Ich finde es einfach klasse, dass man sich auch für eher günstige, unter "Aufsteigerklasse" geführte LS solche Mühe gibt und einen wirklichen Gehäuseblues zaubert!
Der Hammer,
die Idee hatte auch schon vor einiger Zeit ne Drehung in den Lautsprecher zu bringen, ich hätte das aber nie umsetzen können.
Glückwusch zu deinen einzigartigen Lautsprechern.
gruß,
Bjoern
Hallo Moritz,
ich verneige mich in Ehrfurcht vor dieser handwerklichen Leistung! Kompliment!
Mein Vater (sehr erfahren im Umgang mit Holz), sagte nur: "dafür hätte ich ja Monate gebraucht bis ein annähernd ähnliches Paar dabei raus kommt".
Eine Tolle Idee wahnsinnig gut umgesetzt! Ich wünsche Dir noch ganz viel Spaß mit Deinen Lautsprechern! Aber die Lust am Selbstbau muss einem so eine Arbeit ja nicht verderben (@Dominic79)... Das ist hier ja kein Wettkampf!
Gruß
Johannes
...reif für die Meisterprüfung......
Hut ab!
Meine absolute Hochachtung !!! Tolle Arbeit !!!

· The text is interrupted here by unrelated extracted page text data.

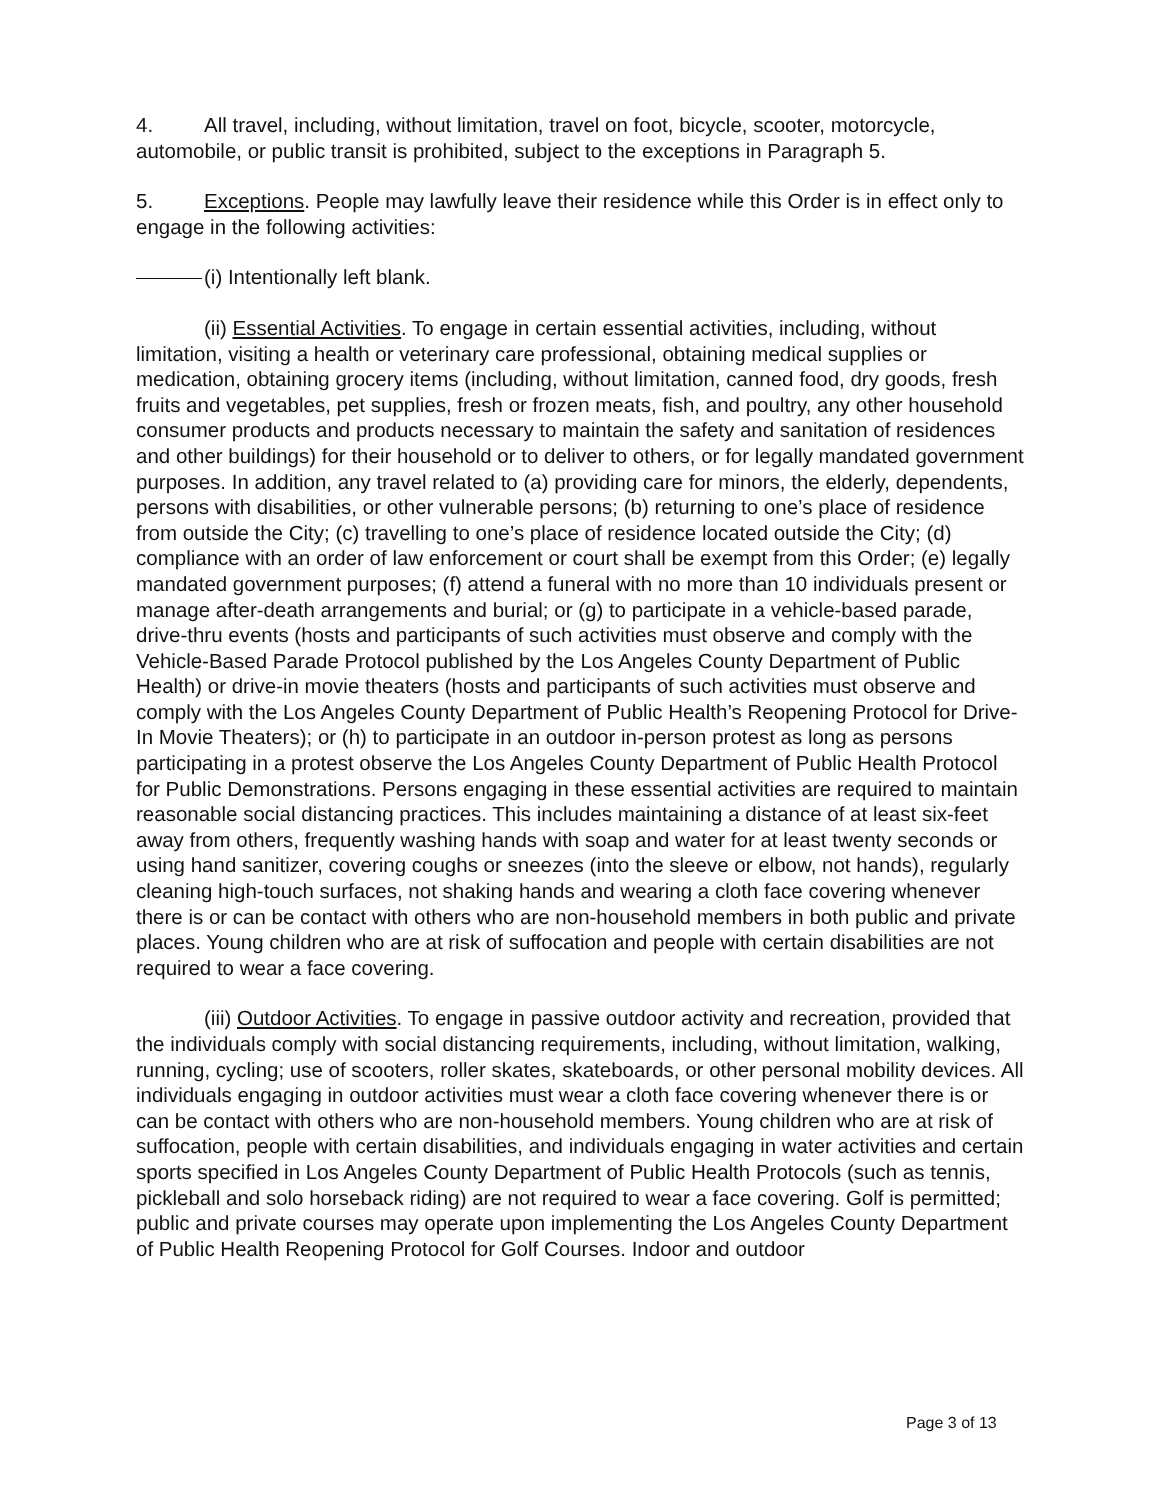4. All travel, including, without limitation, travel on foot, bicycle, scooter, motorcycle, automobile, or public transit is prohibited, subject to the exceptions in Paragraph 5.
5. Exceptions. People may lawfully leave their residence while this Order is in effect only to engage in the following activities:
(i) Intentionally left blank.
(ii) Essential Activities. To engage in certain essential activities, including, without limitation, visiting a health or veterinary care professional, obtaining medical supplies or medication, obtaining grocery items (including, without limitation, canned food, dry goods, fresh fruits and vegetables, pet supplies, fresh or frozen meats, fish, and poultry, any other household consumer products and products necessary to maintain the safety and sanitation of residences and other buildings) for their household or to deliver to others, or for legally mandated government purposes. In addition, any travel related to (a) providing care for minors, the elderly, dependents, persons with disabilities, or other vulnerable persons; (b) returning to one’s place of residence from outside the City; (c) travelling to one’s place of residence located outside the City; (d) compliance with an order of law enforcement or court shall be exempt from this Order; (e) legally mandated government purposes; (f) attend a funeral with no more than 10 individuals present or manage after-death arrangements and burial; or (g) to participate in a vehicle-based parade, drive-thru events (hosts and participants of such activities must observe and comply with the Vehicle-Based Parade Protocol published by the Los Angeles County Department of Public Health) or drive-in movie theaters (hosts and participants of such activities must observe and comply with the Los Angeles County Department of Public Health’s Reopening Protocol for Drive-In Movie Theaters); or (h) to participate in an outdoor in-person protest as long as persons participating in a protest observe the Los Angeles County Department of Public Health Protocol for Public Demonstrations. Persons engaging in these essential activities are required to maintain reasonable social distancing practices. This includes maintaining a distance of at least six-feet away from others, frequently washing hands with soap and water for at least twenty seconds or using hand sanitizer, covering coughs or sneezes (into the sleeve or elbow, not hands), regularly cleaning high-touch surfaces, not shaking hands and wearing a cloth face covering whenever there is or can be contact with others who are non-household members in both public and private places. Young children who are at risk of suffocation and people with certain disabilities are not required to wear a face covering.
(iii) Outdoor Activities. To engage in passive outdoor activity and recreation, provided that the individuals comply with social distancing requirements, including, without limitation, walking, running, cycling; use of scooters, roller skates, skateboards, or other personal mobility devices. All individuals engaging in outdoor activities must wear a cloth face covering whenever there is or can be contact with others who are non-household members. Young children who are at risk of suffocation, people with certain disabilities, and individuals engaging in water activities and certain sports specified in Los Angeles County Department of Public Health Protocols (such as tennis, pickleball and solo horseback riding) are not required to wear a face covering. Golf is permitted; public and private courses may operate upon implementing the Los Angeles County Department of Public Health Reopening Protocol for Golf Courses. Indoor and outdoor
Page 3 of 13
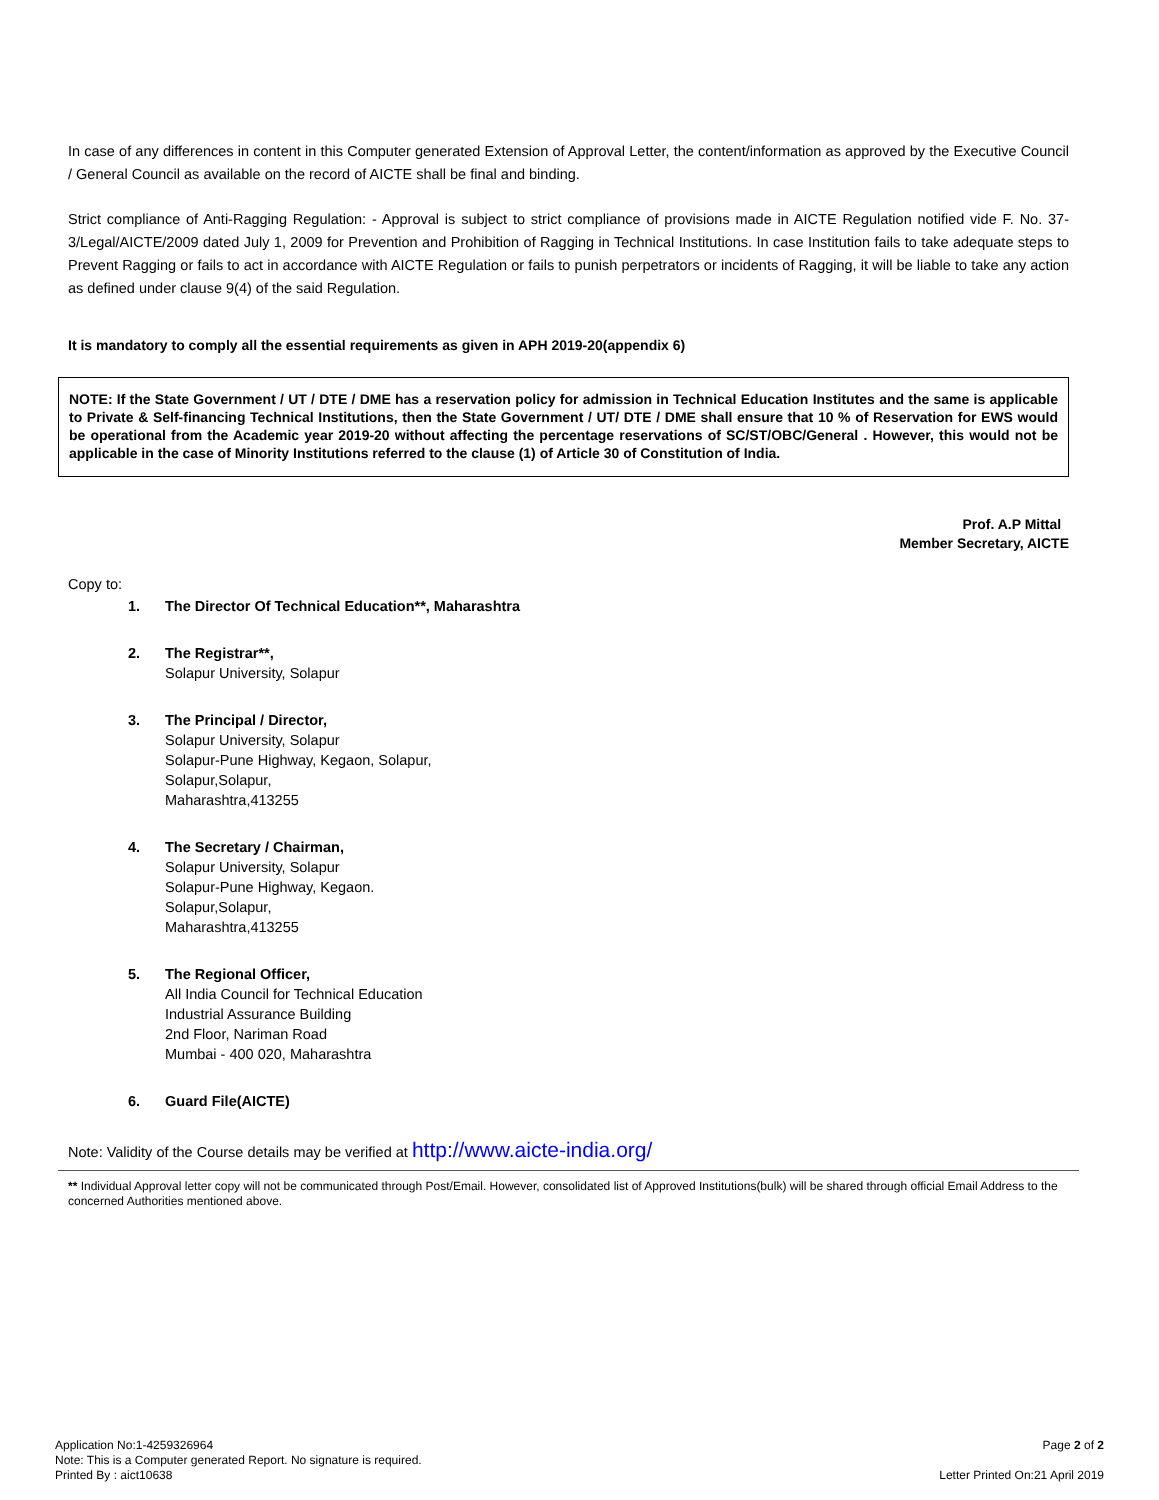In case of any differences in content in this Computer generated Extension of Approval Letter, the content/information as approved by the Executive Council / General Council as available on the record of AICTE shall be final and binding.
Strict compliance of Anti-Ragging Regulation: - Approval is subject to strict compliance of provisions made in AICTE Regulation notified vide F. No. 37-3/Legal/AICTE/2009 dated July 1, 2009 for Prevention and Prohibition of Ragging in Technical Institutions. In case Institution fails to take adequate steps to Prevent Ragging or fails to act in accordance with AICTE Regulation or fails to punish perpetrators or incidents of Ragging, it will be liable to take any action as defined under clause 9(4) of the said Regulation.
It is mandatory to comply all the essential requirements as given in APH 2019-20(appendix 6)
NOTE: If the State Government / UT / DTE / DME has a reservation policy for admission in Technical Education Institutes and the same is applicable to Private & Self-financing Technical Institutions, then the State Government / UT/ DTE / DME shall ensure that 10 % of Reservation for EWS would be operational from the Academic year 2019-20 without affecting the percentage reservations of SC/ST/OBC/General . However, this would not be applicable in the case of Minority Institutions referred to the clause (1) of Article 30 of Constitution of India.
Prof. A.P Mittal
Member Secretary, AICTE
Copy to:
1. The Director Of Technical Education**, Maharashtra
2. The Registrar**,
Solapur University, Solapur
3. The Principal / Director,
Solapur University, Solapur
Solapur-Pune Highway, Kegaon, Solapur,
Solapur,Solapur,
Maharashtra,413255
4. The Secretary / Chairman,
Solapur University, Solapur
Solapur-Pune Highway, Kegaon.
Solapur,Solapur,
Maharashtra,413255
5. The Regional Officer,
All India Council for Technical Education
Industrial Assurance Building
2nd Floor, Nariman Road
Mumbai - 400 020, Maharashtra
6. Guard File(AICTE)
Note: Validity of the Course details may be verified at http://www.aicte-india.org/
** Individual Approval letter copy will not be communicated through Post/Email. However, consolidated list of Approved Institutions(bulk) will be shared through official Email Address to the concerned Authorities mentioned above.
Application No:1-4259326964
Note: This is a Computer generated Report. No signature is required.
Printed By : aict10638
Page 2 of 2
Letter Printed On:21 April 2019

Meinen Respekt!!! saubere handwerkliche Arbeit, auf Bild 24 sieht man die saubere Planung, sieht aus wie eine Schattierung.
allerdings schon fast zu Schade für die Chassis :-)
Alter Schwede, das isn dickes Ding!
Wie oben schon erwähnt hätte der Aufwand wohl eher zur Bluesklasse gepasst. Aber Hut ab mein lieber, das is echt ne Meisterleistung.
Hab die Dayton 17Al ja auch schon gebaut (die mit dem Gras-Finish), aber auf die Idee wäre ich nicht gekommen. Zumal es mir vor Faulheit nicht im Traum eingefallen wäre die Boxen in der Drehung sogar INNEN glatt wie einen Baby-Popo abzuschleifen. Das ist wahrer Perfektionismus in die Tat umgesetzt!
Schöne Grüße aus Chemnitz
Hannes
Hallo zusammen,
Wirklich mächtig geile Teile :) Respekt!
Auch wenn ich es handwerklich nie hinbekommen würde, ist es sinnvoll die Innenseite auch glatt zu machen? Ich kenne es von BR Kanälen das man die Bretter abrundet. Aber ist es hier sinnvoll oder nur für die Perfektion?
Gruß
Arne
Das nenn ich mal ein wirklich einfallsreiches Gehäuse. Einfach nur Klasse. Mehr fällt mir dazu nicht ein.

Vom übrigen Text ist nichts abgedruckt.